Solamente se utilizan hembras, más dóciles, capaces de convivir con menos conflictos en un pequeño habitáculo aislador con unos niveles de estanqueidad tan extremadamente exigentes que solamente dos empresas británicas se atrevieron a fabricarlo. Se calcula que la respiración de 60 de estos roedores equivale a la de una persona. En estos momentos, con una planta piloto como la actual a escala de un ser humano, se le podría aportar todo el oxígeno necesario y gestionar su CO2, orina y heces, pero solamente proporcionarle del 20% al 40% del alimento que precisaría.
El experimento tiene casi 30 años y le espera al menos una década de trabajos más
Aunque su objetivo sea llevar a astronautas a Marte, los experimentos de MELiSSA han aportado valiosos conocimientos útiles en nuestro mismo planeta. Es el caso de descubrimientos en el terreno de la depuración de aguas residuales, que se han aplicado ya en alguna remota base antártica; biosensores que facilitan la producción de levaduras para la industria del cava, el vino o la cerveza y hasta una bacteria, el Rhodospirillum rubrum, capaz de eliminar el colesterol y que ya ha sido protegido con una patente. “Los científicos del proyecto están tan concentrados desarrollando soluciones para sobrevivir en el espacio que casi no se dan cuenta de que muchas ya pueden aplicarse hoy a la Tierra”, comenta Rob Suters, responsable de IPStar, la empresa neerlandesa que rentabiliza esta transferencia tecnológica.
La instalación de la UAB está demostrando la viabilidad del sistema en la Tierra, pero las condiciones en el espacio son otras muy distintas, y habrá que probarlo con ellas, por lo que algunos de los modelos desarrollados en la planta piloto barcelonesa ya han viajado hasta la Estación Espacial Internacional.
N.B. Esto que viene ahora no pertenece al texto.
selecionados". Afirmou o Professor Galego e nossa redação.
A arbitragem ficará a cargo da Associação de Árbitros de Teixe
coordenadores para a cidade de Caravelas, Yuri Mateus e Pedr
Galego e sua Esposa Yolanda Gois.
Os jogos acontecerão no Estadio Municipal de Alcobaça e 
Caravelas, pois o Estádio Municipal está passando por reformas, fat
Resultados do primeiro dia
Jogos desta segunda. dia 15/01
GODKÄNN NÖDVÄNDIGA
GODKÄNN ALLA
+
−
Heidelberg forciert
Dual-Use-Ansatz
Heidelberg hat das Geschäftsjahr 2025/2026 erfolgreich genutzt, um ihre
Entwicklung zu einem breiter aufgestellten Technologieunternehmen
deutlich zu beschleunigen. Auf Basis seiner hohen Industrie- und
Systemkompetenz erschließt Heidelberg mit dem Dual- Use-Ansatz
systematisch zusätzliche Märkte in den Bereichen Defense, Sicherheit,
En febrero del año pasado lo hizo el experimento ArtemISS, con un mini biorreactor con el que se estudió cómo la microgravedad y la radiación espacial influían en el crecimiento de la espirulina y cómo esta llevaba a cabo la fotosíntesis en aquel entorno más hostil. “Y demostramos que sí se puede hacer el cultivo en el espacio”, se felicita Gòdia. Este año está previsto que se pruebe allí su homólogo UrinISS, un reactor destinado al reciclaje de orina para obtener nitrógeno, energía, nutrientes para plantas y agua.
Y en el futuro, tendrá que salir de la atmósfera algún roedor. Aplicar lo descubierto hasta ahora a las personas queda todavía muy lejos. “Como mínimo, para acabar de integrar todos los procesos necesitaremos cinco o seis años más. Cuando tengamos todos los reactores interconectados habrá que tenerlos operando ininterrumpidamente y sin interferencias durante un periodo de entre uno y dos años más, y en ese momento la planta piloto habrá alcanzado su objetivo, aunque se podrá seguir utilizando para muchas otras cosas”, refiere su director.
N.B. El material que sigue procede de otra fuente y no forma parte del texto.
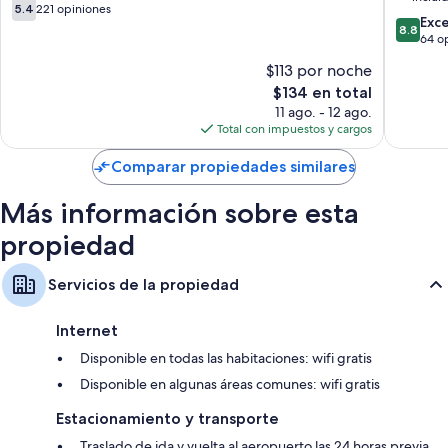
Televisiones de pantalla plana de 45 pulgadas con canales vía
5.4
5.4
221 opiniones
satélite
8.8
Exc
de
8.8
de
64 o
10,
Calefacción, servicio de limpieza diario y escritorios
10,
221
$113 por noche
Excelent
opiniones
El
$134 en total
64
precio
opinion
11 ago. - 12 ago.
actual
Total con impuestos y cargos
es
de
Comparar propiedades similares
$134
Más información sobre esta
propiedad
Servicios de la propiedad
Internet
Disponible en todas las habitaciones: wifi gratis
Disponible en algunas áreas comunes: wifi gratis
Estacionamiento y transporte
Traslado de ida y vuelta al aeropuerto las 24 horas previa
La experiencia de MELiSSA servirá entonces para el diseño de una instalación superior donde ya se trabajará con seres humanos, lo que la ESA llama una Fipes (Facility for integrated planetary exploration simulation, Instalación para la simulación integrada de una exploración planetaria). Y cuando la misma haya demostrado que funciona durante largos periodos y a plena satisfacción, las fronteras del espacio empezarán a ensancharse para el Homo sapiens.